Tuesday, October 13, 2009

Bukan Sekedar Gratis

Selasa, 13 Oktober 2009 | 08:13 WIB

KOMPAS.com - King Camp Gillette adalah nama seorang inventor yang legendaris. Bukan saja karena ia berhasil membuat merek pisau cukur yang telah mendunia, namun filosofi bisnisnya memang sangat revolusioner. Berasal dari Chicago, Amerika, Gillette adalah seorang pebisnis yang anti-kapitalisme, yang percaya bahwa pada akhirnya sebuah korporasi sudah seharusnya dimiliki oleh rakyat, ketimbang segelintir golongan orang kaya.

Ia juga pemasar yang handal. Langkah pemasaran yang ia lakukan ketika didasari oleh kesadarannya bahwa alat cukur dianggap komoditas biasa yang tak berguna tanpa pisaunya. Maka itu, langkah pemasaran yang ia lakukan ketika itu adalah membagikan alat cukurnya secara cuma-cuma dan mengambil untung dari pisaunya.

Gillette kemudian menjadi merek cukur yang populer ketika itu dan bahkan hingga sekarang. Semuanya dilakukan karena praktek pricing yang secara tradisional dikenal sebagai cross-subsidy atau secara modern pemasaran gratis dalam tanda kutip yang ia perkenalkan. Di mana menggratiskan sesuatu kepada konsumen adalah langkah pemasaran yang lebih dari gimmick yang sifatnya taktikal, namun sebuah bagian dari strategi keseluruhan.

Praktek pemasaran seperti ini sekarang sudah umum. Contohnya, semakin banyak pemasar di industri seluler yang memberikan ponselnya secara cuma-cuma namun yang dijual adalah paket bulannya. Juga kita lihat di industri printer, meskipun tidak sampai gratis, tapi harga sebuah printer sudah semakin murah, dan yang dimahalkan adalah tintanya. Juga dapat kita lihat di industri game console, harga Playstation, Xbox, Nintendo dan lain sebagainya makin lama makin murah, namun yang ’dimahalkan’ adalah CD untuk memainkan gamenya. Jika Anda seorang pemasar produk alat bikin kopi yang dijual ke kantor-kantor, mungkin Anda bisa gratiskan alatnya, namun yang dijual mahal adalah kopinya.

Cerita mengenai Gillette dan praktek ‘gratis’ ini dikupas oleh Chris Anderson di dalam Freenomics, yang mengatakan bahwa masa depan ada pada harga nol, alias gratis. Contohnya sudah semakin banyak di berbagai industri, mulai dari industri penerbangan sampai industri musik.

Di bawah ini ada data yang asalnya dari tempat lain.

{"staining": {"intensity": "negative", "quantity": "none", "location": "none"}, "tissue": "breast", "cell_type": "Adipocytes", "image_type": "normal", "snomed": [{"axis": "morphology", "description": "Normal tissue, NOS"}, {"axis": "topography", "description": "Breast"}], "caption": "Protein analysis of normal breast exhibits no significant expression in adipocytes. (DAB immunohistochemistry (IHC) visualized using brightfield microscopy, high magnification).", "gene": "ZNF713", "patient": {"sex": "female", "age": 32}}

Kalau dilihat di dunia internet, sudah banyak perusahaan yang menawarkan layanan gratis, mulai dari Skype hingga YouTube. Mereka dapat menarik banyak pengguna dengan sebuah layanan gratis seperti ini, sembari berharap sebagian di antara mereka meng-upgrade diri menjadi pelanggan premium yang menawarkan fitur-fitur lebih baik. Layanan seperti ini ditawarkan begitu murah, karena marginal cost, biaya untuk pelanggan gratisan begitu kecil sehingga tidak masalah bagi mereka untuk menawarkan secara gratis.

Konsep freenomics yang diusulkan oleh Chris Anderson memang valid. Apalagi jika semakin banyak perusahaan yang menyediakan platform, maka lama kelamaan kita akan melihat praktek pricing gratis dan premium (freemium) akan ada di mana-mana.

Menurut kami sendiri, konsep free apakah itu lewat subsidi atau malah freemium akan semakin membanjir. Satu yang pasti adalah karena dunia New Wave adalah dunia yang horizontal, pada akhirnya penentapan suatu harga harus dilakukan bersama-sama. Karena produknya sendiri di-co-create bersama pelanggan. Maka dari itu penetapan harga harus melalui pendekatan negosiasi yang horizontal. Dengan demikian harga menjadi semakin dinamis karena informasi untuk menetapkan suatu harga berkembang dari mana-mana dan semua serba transparan.